Source extract

SEARCH BLOG: AFFIRMATIVE ACTION
Wayne State University, an institution of nearly 35,000 students located in Detroit, Michigan, is attempting to deal with Proposition 2 which was passed in the November elections and banned racial preferences for university admissions.
The Detroit Free Press reports that the WSU law school will change its admissions policy to reflect the new law, but would have certain exceptions:
So, if you are a member of Detroit's 80% black majority and went to one of Detroit's badly performing schools, then you get special preference for law school admission... in violation of the law?
• Adversity, such as attending a low-performing K-12 school (most Detroit schools) or experiencing prejudice or discrimination (what would Homer Simpson say?).
• Being a Detroit resident (80% black).
• Being a member of a Native American tribe (??? not many in the Detroit area).
I really don't have an issue if a Detroit-based college that gets funding support from Detroit wants to offer admission preference to Detroit's citizens. WSU does not qualify for that. It is a state supported university where the only preference should be for state residents.
Why jump through such hoops? Rather than such convoluted "exceptions" simply offer the following:
- scholarships for academic achievement (coming in from high school and for high-performing university students)
- financial aid for students from low-income families
The difference between my proposal and WSU's proposal: mine is based on merit and need; WSU's is based on race and questionable sociology.
Incidentally, WSU has many privately-funded scholarships that are available to specific ethnic groups that are independent of admissions policy and are perfectly legal.

Problem
According to the affirmative action blog post, about how many students attend Wayne State University?

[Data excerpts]
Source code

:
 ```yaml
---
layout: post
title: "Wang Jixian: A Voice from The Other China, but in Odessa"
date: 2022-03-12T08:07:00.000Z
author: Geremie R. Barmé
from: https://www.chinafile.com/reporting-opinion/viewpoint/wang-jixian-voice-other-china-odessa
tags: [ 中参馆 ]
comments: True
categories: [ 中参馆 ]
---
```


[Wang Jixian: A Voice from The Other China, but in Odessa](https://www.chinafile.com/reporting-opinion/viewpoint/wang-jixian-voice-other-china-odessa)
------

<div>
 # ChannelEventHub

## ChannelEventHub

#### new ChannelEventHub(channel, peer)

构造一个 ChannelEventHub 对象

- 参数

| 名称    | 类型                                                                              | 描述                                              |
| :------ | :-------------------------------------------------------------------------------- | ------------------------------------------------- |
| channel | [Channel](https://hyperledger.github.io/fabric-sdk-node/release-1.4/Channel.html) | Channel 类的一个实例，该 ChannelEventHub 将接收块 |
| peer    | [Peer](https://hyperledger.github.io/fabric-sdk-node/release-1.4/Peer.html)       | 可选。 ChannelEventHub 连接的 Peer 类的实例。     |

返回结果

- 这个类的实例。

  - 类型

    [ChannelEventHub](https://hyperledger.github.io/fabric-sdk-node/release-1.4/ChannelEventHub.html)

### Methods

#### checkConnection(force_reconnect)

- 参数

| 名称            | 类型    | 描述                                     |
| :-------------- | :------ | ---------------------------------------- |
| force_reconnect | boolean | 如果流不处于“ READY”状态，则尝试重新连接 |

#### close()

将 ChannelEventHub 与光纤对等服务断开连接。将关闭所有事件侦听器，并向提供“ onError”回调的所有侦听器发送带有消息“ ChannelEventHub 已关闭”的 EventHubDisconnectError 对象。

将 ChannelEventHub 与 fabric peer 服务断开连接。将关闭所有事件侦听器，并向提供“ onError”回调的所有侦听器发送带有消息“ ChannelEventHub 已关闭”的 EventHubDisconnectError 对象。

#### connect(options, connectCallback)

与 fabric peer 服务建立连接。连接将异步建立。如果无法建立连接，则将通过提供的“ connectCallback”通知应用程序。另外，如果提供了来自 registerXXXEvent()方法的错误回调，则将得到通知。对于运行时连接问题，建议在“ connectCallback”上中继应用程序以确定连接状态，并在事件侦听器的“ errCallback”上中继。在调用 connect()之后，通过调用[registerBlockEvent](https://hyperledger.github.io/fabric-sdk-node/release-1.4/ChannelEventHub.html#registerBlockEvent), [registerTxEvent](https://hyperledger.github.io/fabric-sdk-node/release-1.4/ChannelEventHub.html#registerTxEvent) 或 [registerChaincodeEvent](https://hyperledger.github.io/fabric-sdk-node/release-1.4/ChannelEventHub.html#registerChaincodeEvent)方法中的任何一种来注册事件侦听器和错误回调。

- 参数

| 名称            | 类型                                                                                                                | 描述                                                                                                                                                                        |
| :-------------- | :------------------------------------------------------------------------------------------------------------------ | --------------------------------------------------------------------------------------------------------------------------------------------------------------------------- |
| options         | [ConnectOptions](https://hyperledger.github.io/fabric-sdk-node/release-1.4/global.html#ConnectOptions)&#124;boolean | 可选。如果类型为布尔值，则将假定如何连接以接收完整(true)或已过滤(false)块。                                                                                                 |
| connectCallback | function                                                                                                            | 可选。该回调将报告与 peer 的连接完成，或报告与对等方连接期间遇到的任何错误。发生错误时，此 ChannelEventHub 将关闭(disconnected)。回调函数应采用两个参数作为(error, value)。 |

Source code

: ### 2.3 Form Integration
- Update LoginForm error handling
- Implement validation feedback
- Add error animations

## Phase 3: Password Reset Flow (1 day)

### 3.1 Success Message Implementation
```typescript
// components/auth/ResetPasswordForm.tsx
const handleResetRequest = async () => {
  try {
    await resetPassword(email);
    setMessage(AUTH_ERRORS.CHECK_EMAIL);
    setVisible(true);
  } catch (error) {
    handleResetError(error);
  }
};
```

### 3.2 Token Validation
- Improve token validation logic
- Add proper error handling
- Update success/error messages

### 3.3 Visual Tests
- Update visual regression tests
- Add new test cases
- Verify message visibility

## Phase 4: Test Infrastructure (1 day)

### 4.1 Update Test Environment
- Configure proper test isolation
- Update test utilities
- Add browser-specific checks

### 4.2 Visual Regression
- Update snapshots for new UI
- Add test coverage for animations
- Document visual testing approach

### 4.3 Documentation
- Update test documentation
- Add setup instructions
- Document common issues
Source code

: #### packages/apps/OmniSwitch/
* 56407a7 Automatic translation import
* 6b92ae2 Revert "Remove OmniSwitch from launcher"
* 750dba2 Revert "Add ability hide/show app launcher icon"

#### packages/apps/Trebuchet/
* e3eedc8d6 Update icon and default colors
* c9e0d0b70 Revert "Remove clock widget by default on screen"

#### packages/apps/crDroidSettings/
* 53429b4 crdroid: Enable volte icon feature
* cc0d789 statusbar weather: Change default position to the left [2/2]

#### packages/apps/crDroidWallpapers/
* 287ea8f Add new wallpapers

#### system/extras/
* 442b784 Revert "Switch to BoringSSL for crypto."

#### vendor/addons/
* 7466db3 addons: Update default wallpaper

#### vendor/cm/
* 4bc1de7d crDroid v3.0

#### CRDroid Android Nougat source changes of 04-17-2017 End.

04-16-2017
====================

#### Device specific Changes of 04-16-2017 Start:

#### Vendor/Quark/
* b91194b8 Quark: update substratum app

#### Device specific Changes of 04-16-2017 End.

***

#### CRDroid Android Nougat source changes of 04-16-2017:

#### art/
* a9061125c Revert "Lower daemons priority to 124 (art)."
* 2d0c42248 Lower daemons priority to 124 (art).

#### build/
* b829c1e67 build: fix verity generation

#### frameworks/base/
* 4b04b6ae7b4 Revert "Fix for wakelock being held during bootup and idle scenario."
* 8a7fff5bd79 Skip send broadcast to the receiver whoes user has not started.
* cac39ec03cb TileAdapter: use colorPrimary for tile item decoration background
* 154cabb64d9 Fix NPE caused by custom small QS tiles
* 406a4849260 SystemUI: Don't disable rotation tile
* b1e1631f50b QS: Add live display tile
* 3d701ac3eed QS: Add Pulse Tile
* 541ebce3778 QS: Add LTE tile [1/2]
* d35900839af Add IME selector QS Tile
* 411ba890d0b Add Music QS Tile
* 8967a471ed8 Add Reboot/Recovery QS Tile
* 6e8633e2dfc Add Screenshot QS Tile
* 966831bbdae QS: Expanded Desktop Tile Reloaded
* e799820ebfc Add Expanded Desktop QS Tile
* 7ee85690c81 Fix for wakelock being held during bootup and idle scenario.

Result of this task
Nearly 35,000 students.